[Work instructions]
Reproduce every line of the entries below verbatim, leaving out the pictures.

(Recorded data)
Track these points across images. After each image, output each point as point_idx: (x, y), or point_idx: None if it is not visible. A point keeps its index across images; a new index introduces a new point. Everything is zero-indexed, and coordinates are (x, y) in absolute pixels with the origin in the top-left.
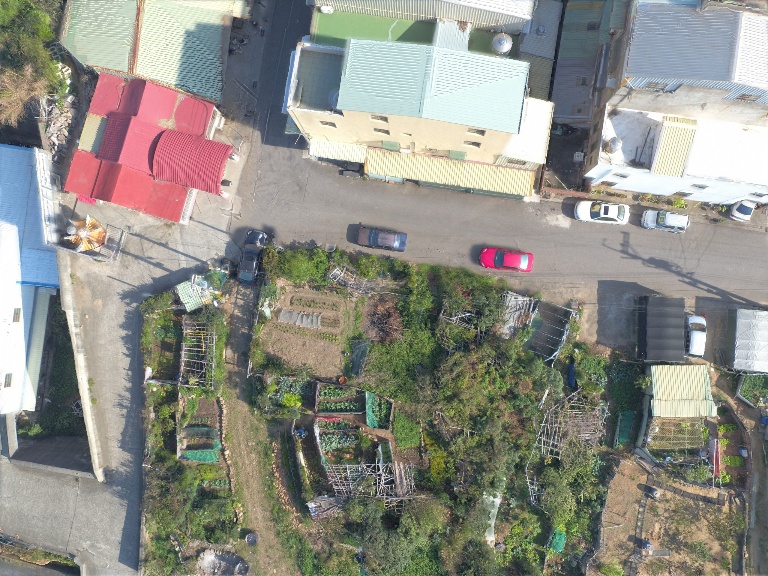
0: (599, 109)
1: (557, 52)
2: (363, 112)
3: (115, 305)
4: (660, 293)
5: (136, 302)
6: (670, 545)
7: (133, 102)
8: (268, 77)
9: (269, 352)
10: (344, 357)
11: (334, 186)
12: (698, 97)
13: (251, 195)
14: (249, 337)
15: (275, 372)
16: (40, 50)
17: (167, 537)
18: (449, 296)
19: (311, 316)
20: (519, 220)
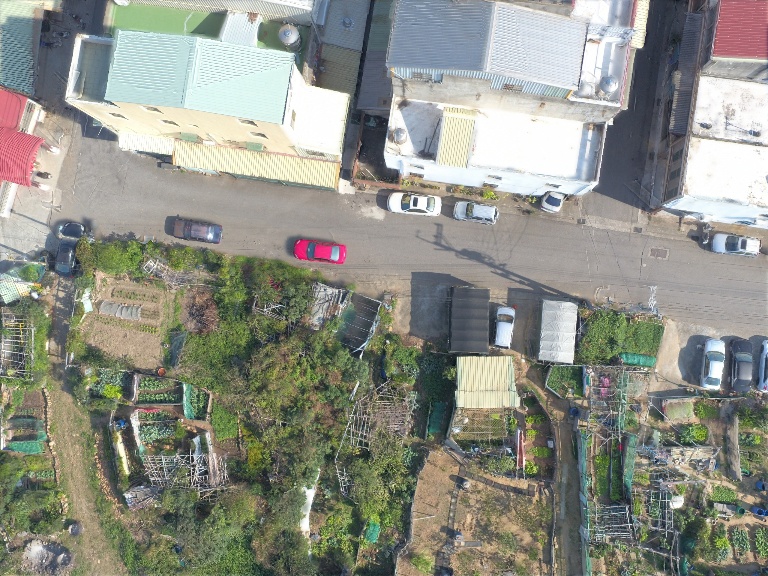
0: None
1: (366, 44)
2: (131, 103)
3: None
4: (473, 285)
5: None
6: (482, 536)
7: None
8: None
9: (91, 344)
10: (164, 349)
11: (153, 178)
12: (468, 87)
13: (71, 187)
14: None
15: (93, 363)
16: None
17: None
18: (259, 288)
19: (131, 308)
20: (334, 212)
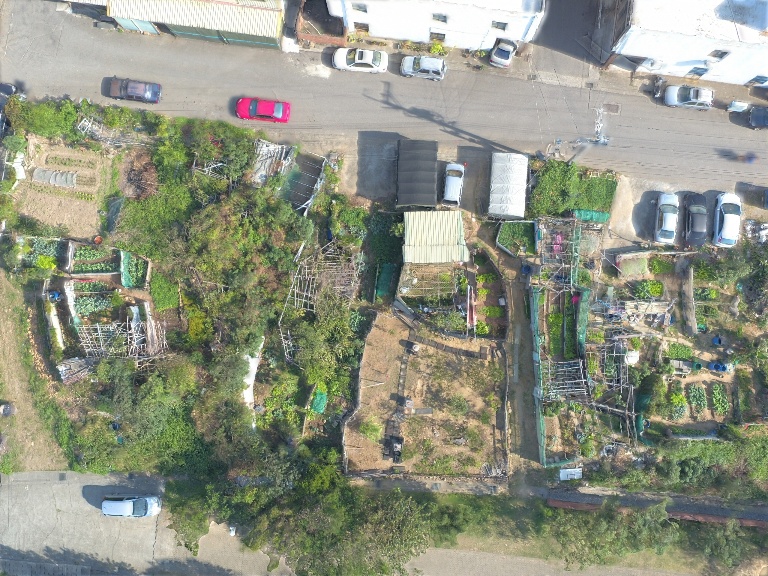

[Response]
Track these points across images. After each image, output each point as point_idx: (x, y), or point_idx: None if it is not visible. A point keeps its index across images; a new index introduces a new point. Everything is zero-indexed, and coordinates are (x, y) in absolute pixels with the origin in the top-left.
0: (599, 109)
1: (557, 52)
2: (363, 112)
3: (115, 305)
4: (660, 293)
5: (136, 302)
6: (670, 545)
7: (133, 102)
8: (268, 77)
9: (269, 352)
10: (344, 357)
11: (334, 186)
12: (698, 97)
13: (251, 195)
14: (249, 337)
15: (275, 372)
16: (40, 50)
17: (167, 537)
18: (449, 296)
19: (311, 316)
20: (519, 220)
0: None
1: (366, 44)
2: (131, 103)
3: None
4: (473, 285)
5: None
6: (482, 536)
7: None
8: None
9: (91, 344)
10: (164, 349)
11: (153, 178)
12: (468, 87)
13: (71, 187)
14: None
15: (93, 363)
16: None
17: None
18: (259, 288)
19: (131, 308)
20: (334, 212)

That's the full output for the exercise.